# Fish Jerky?



## smokinmad (Sep 27, 2013)

Ok. Ya'll......would like to make some fish jerky....Any ideas...Anyone made any?....

SmokinMad


----------



## cmayna (Sep 27, 2013)

Hmmmmmm.......I know this guy

What type of fish ya' thinking of smoking?

Here's a couple pics of some Salmon I jerkied recently.  Going to do a bunch more this weekend.


Being brined




















Tapayakin' from my iphone


----------



## smokinmad (Sep 28, 2013)

cmayna said:


> Hmmmmmm.......I know this guy
> 
> What type of fish ya' thinking of smoking?
> 
> ...


Cmayna.......Boy says he'll take a bag....Says THAT LOOKS AMAZING......Here in da midwest, he catches bass, cats and gills, but works in a grocery store and says he might be able to get some salmon at cost.....I agree.. taht looks Mighty Tasty

SmokinMad


----------



## bkleinsmid (Sep 28, 2013)

I have made salmon and tuna jerky.........both turned out very good.

Brad


----------



## ernurse28 (Oct 8, 2013)

Hey cmayna what's your recipe and smoking times for this fish jerky? It looks great!


----------



## cmayna (Oct 8, 2013)

Dry brine of dark brown sugar and non iodized salt.

Brine for 3-4 hours

air dry under a fan for 2 hours

Smoke around 140-150 for 2 hours

Dehydrate for 4.5-6 hours depending on thickness.


----------



## ernurse28 (Oct 8, 2013)

Thanks!


----------



## marteenhook (Oct 10, 2013)

Once I made salmon jerky and it's taste very yummy...


----------



## ernurse28 (Nov 8, 2013)

Cmayna what are the amounts of brown sugar & salt do you add and how much liquids? You use water? I thinking about trying this out after this falls salmon run we had. Thanks for the help in advance!


----------



## cmayna (Nov 9, 2013)

ERNurse28 said:


> Cmayna what are the amounts of brown sugar & salt do you add and how much liquids? You use water? I thinking about trying this out after this falls salmon run we had. Thanks for the help in advance!
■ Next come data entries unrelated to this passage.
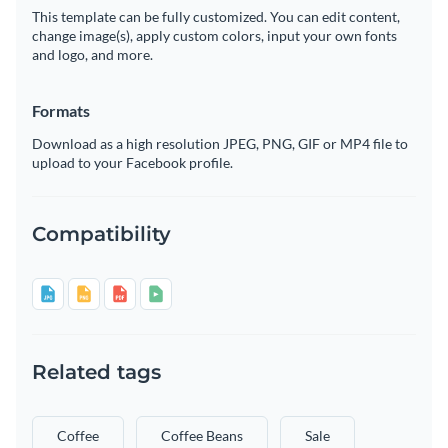
This template can be fully customized. You can edit content,
change image(s), apply custom colors, input your own fonts
and logo, and more.
Formats
Download as a high resolution JPEG, PNG, GIF or MP4 file to
upload to your Facebook profile.
Compatibility
Related tags
Coffee
Coffee Beans
Sale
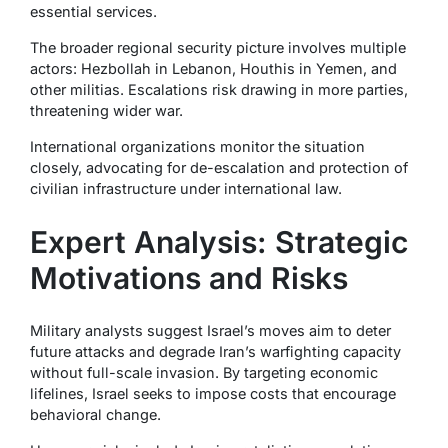
essential services.
The broader regional security picture involves multiple
actors: Hezbollah in Lebanon, Houthis in Yemen, and
other militias. Escalations risk drawing in more parties,
threatening wider war.
International organizations monitor the situation
closely, advocating for de-escalation and protection of
civilian infrastructure under international law.
Expert Analysis: Strategic
Motivations and Risks
Military analysts suggest Israel’s moves aim to deter
future attacks and degrade Iran’s warfighting capacity
without full-scale invasion. By targeting economic
lifelines, Israel seeks to impose costs that encourage
behavioral change.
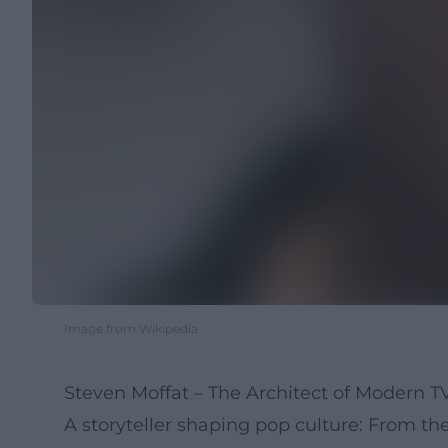
Image from Wikipedia
Steven Moffat – The Architect of Modern 
A storyteller shaping pop culture: From th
No liquids.  Dry brine using 1/4 ratio of (non iodized salt / brown sugar)


----------



## ernurse28 (Nov 9, 2013)

So just to clarify so I don't ruin a batch. Are you doing 1/4c brown sugar and 1/4c non iodized salt per pound of fish jerky?


----------



## cmayna (Nov 9, 2013)

No. What I listed previously is a ratio.    Meaning for instance 1 cup of salt over 4 cups of sugar  =  (1/4).  For instance today I did 6# of salmon into Nuggets using the same ratio.  I doubled the dry brine recipe (2 cups salt over 8 cups of sugar), with the idea that I might have extra dry brine left over.


----------



## ernurse28 (Nov 9, 2013)

Awesome! Thx again!


----------